Optimizing PDF Compression
Free public domain sheet music from IMSLP / Petrucci Music Library
Some PDF files use suboptimal image compression; this page lists some of the ways to fix this by recompressing/recreating the file. The methods described should be lossless; it is better to submit a larger file if it cannot be compressed losslessly.
Contents |
Methods
Using PDF Split and Merge
See here for information on this program.
Using pdfimages
This method basically attempts to reconstruct the PDF file by ripping out the images, and recreating the PDF file from the images.

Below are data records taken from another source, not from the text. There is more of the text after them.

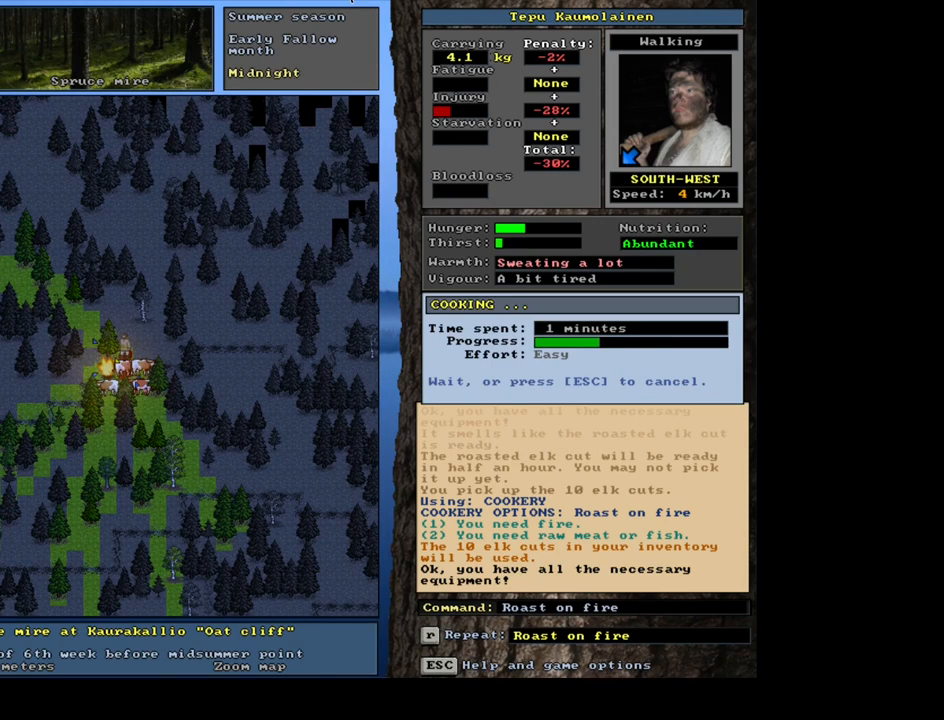
{"keys": [], "mouse": [], "events": []}
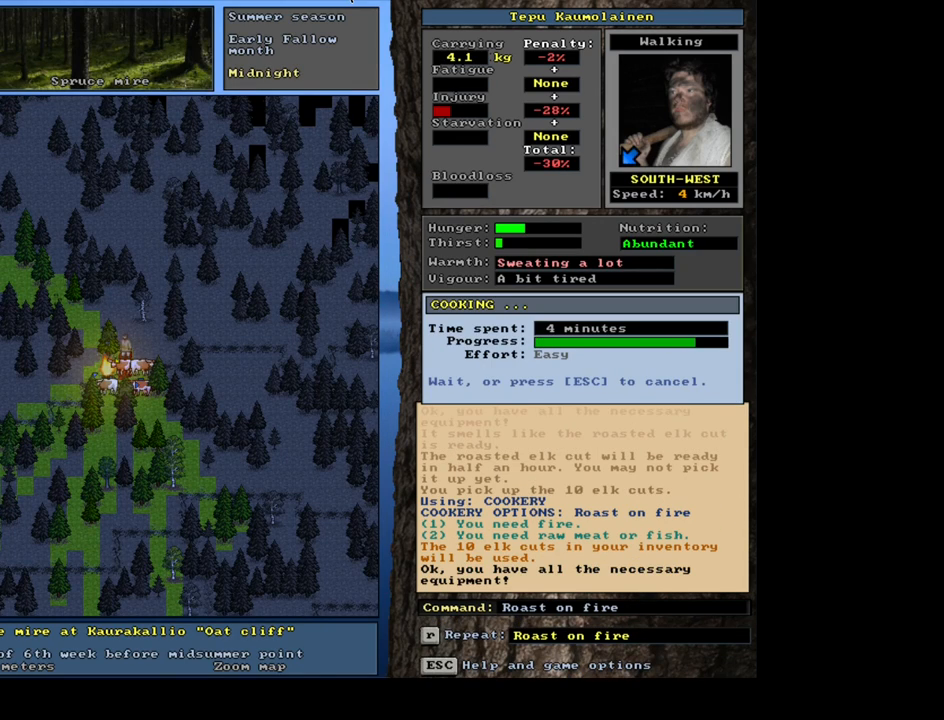
{"keys": [], "mouse": [], "events": []}
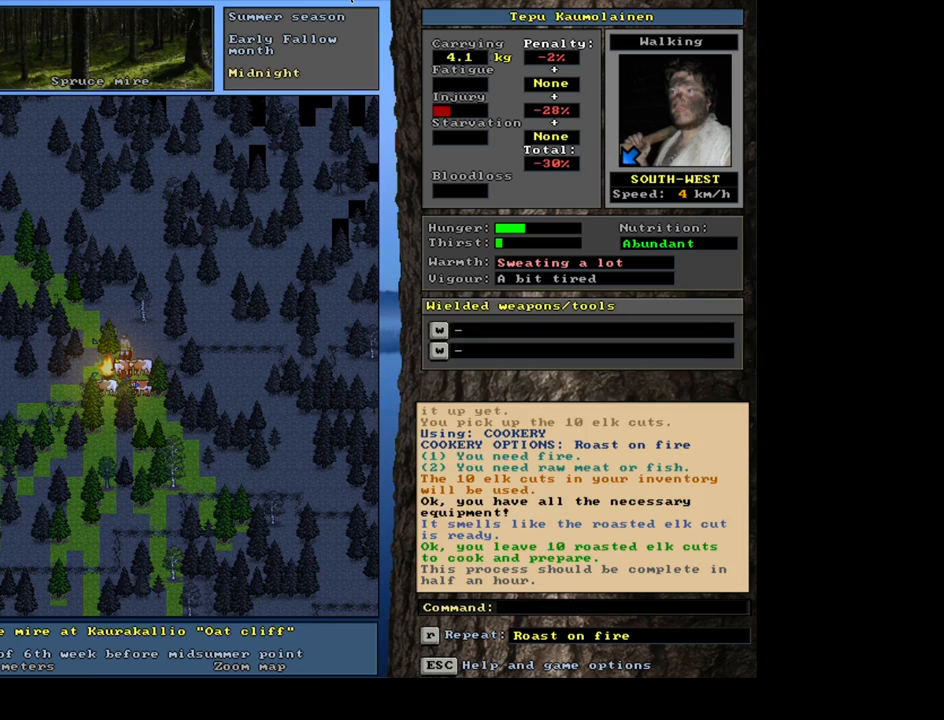
{"keys": [], "mouse": [], "events": [[284, "g", "down"], [350, "g", "up"]]}
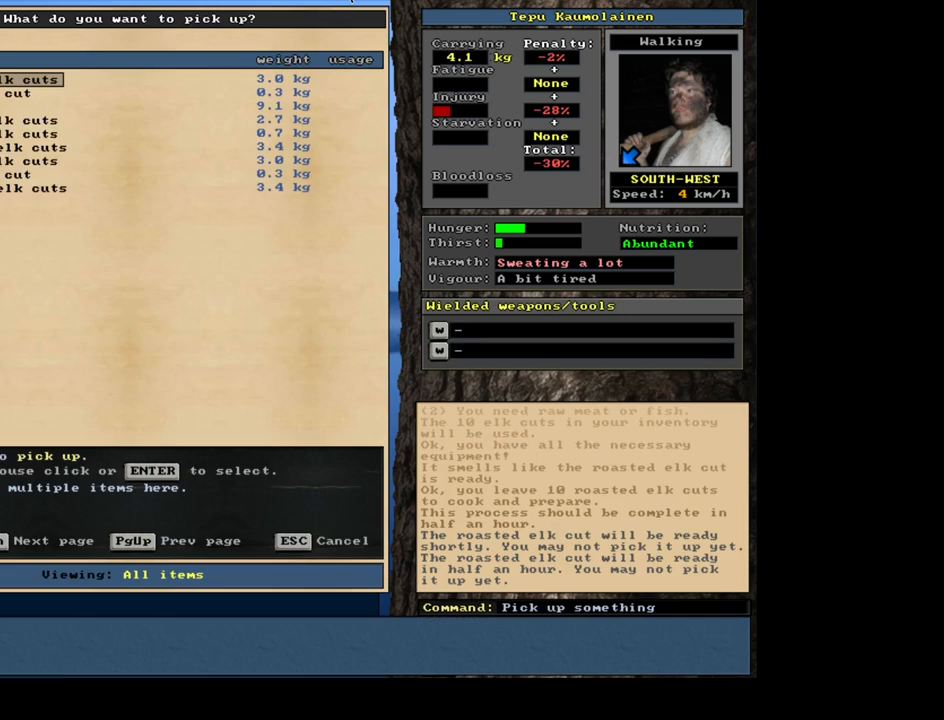
{"keys": ["space"], "mouse": [], "events": [[317, "c", "down"], [400, "c", "up"], [500, "space", "down"]]}
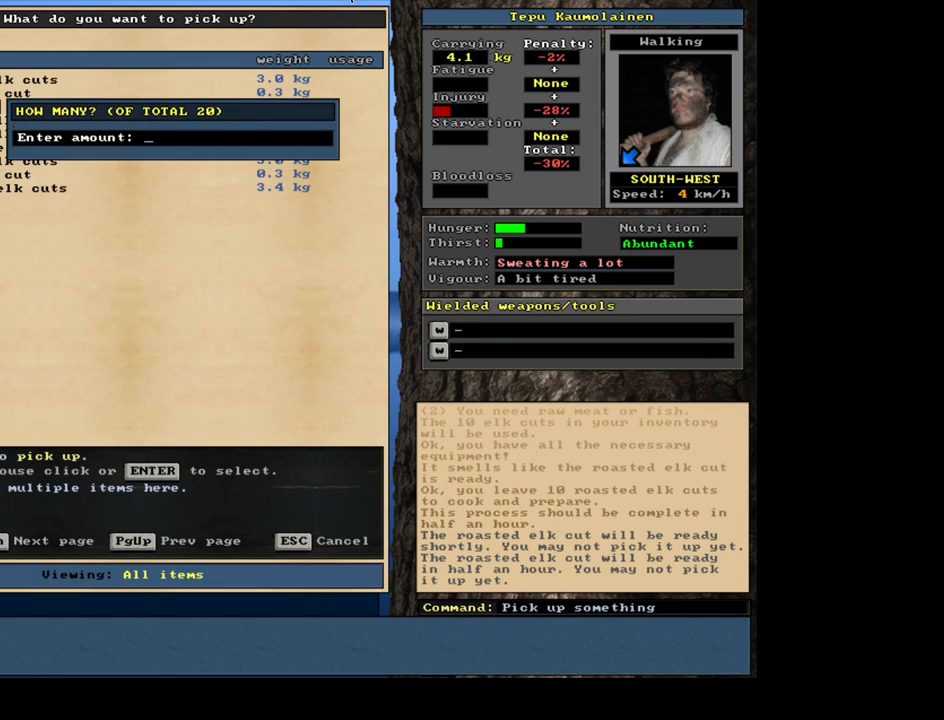
{"keys": ["return"], "mouse": [], "events": [[117, "space", "up"], [184, "1", "down"], [250, "0", "down"], [317, "1", "up"], [334, "0", "up"], [467, "return", "down"]]}
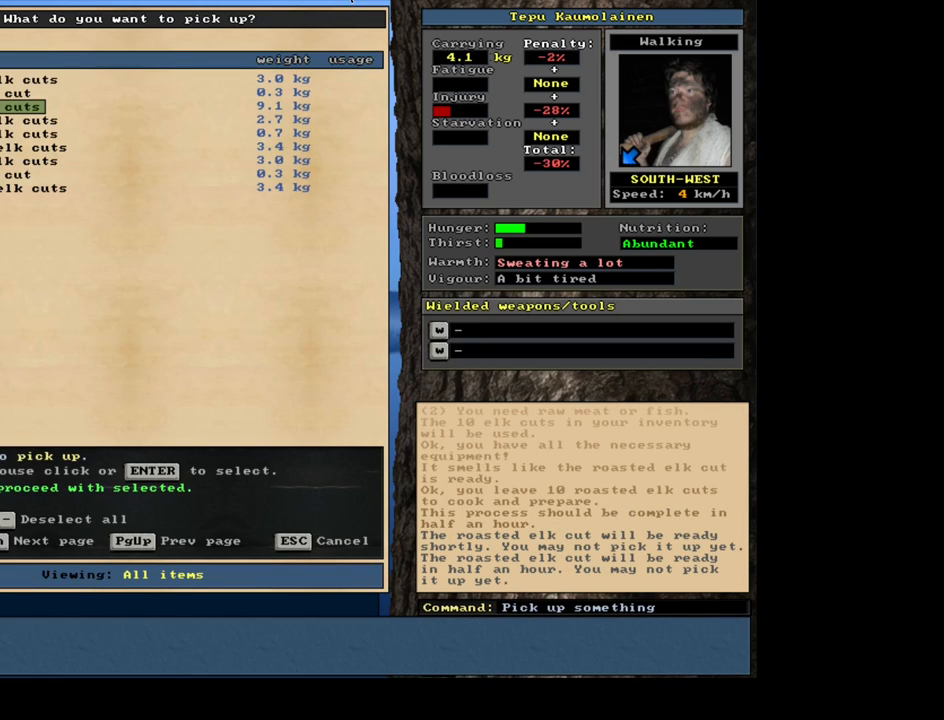
{"keys": ["r"], "mouse": [], "events": [[50, "return", "up"], [200, "alt_l", "down"], [250, "c", "down"], [334, "c", "up"], [384, "alt_l", "up"], [400, "r", "down"]]}
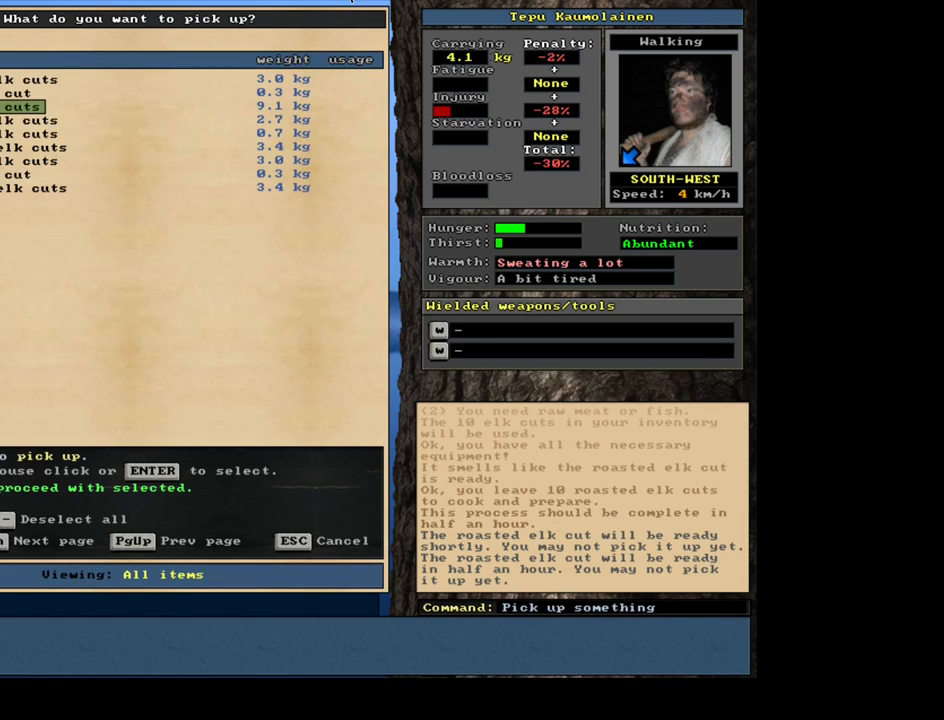
{"keys": [], "mouse": [], "events": [[34, "r", "up"]]}
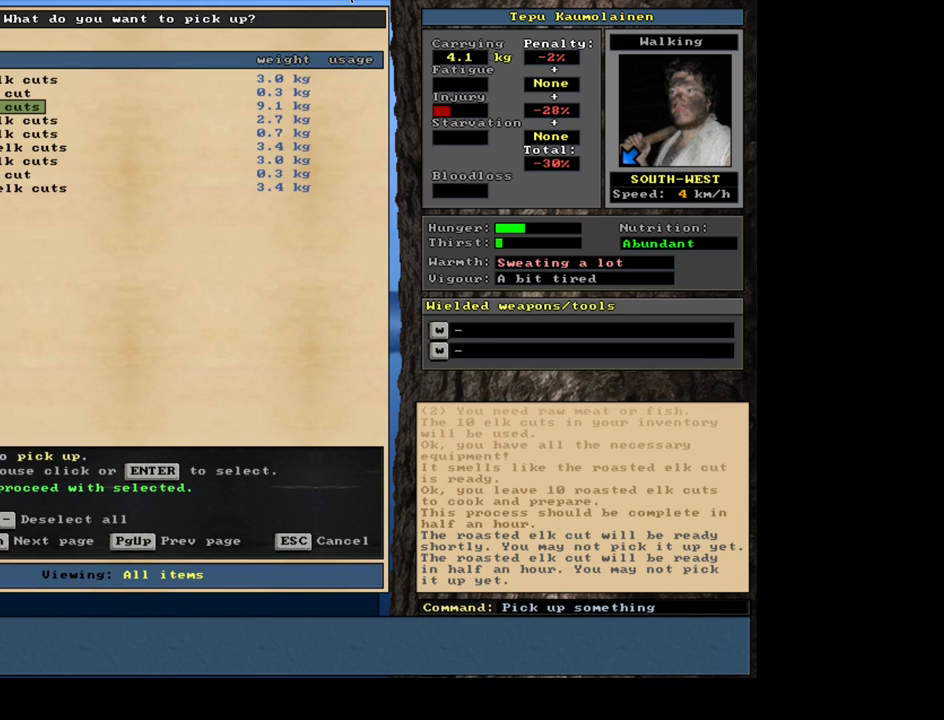
{"keys": [], "mouse": [], "events": [[300, "space", "down"], [417, "space", "up"]]}
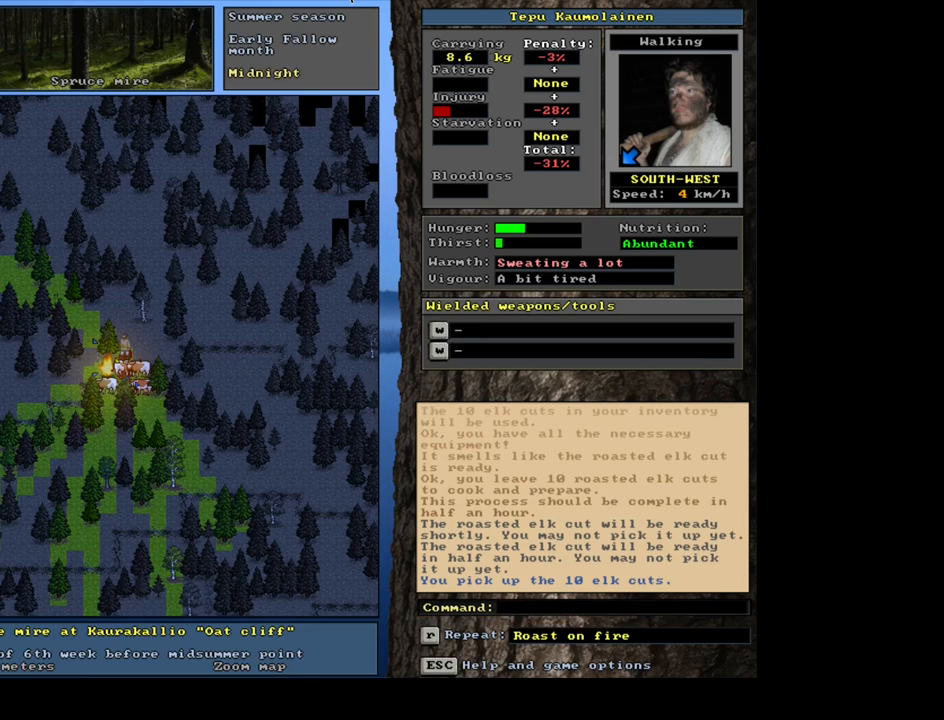
{"keys": [], "mouse": [], "events": [[184, "alt_l", "down"], [267, "c", "down"], [334, "alt_l", "up"], [334, "c", "up"]]}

The following is a Ruby script to do this.
Prerequisites
- The Ruby interpreter for running the script.
- PDFtk
- The convert command from Imagemagick.
- The tiff2pdf command from LibTIFF; Windows port can be found here.
- The pdfimages command from the xpdf tools.
What PDF files this method cannot be used on
- Grayscale and colour PDF files
- PDF files that do not contain images (i.e. retypesetted PDF files)
- Other PDF files with weird creation methods (generally rare)
Common problems and solutions
- The resulting PDF file has colours inverted
- Solution: run this script with -negate at the end, for example: ./pdfcompress.rb somefile.pdf -negate for *nix, and ruby pdfcompress.rb somefile.pdf -negate for Windows
#!/usr/bin/ruby
require( 'fileutils' )
BASICCONVERTOPTIONS = " -compress Group4"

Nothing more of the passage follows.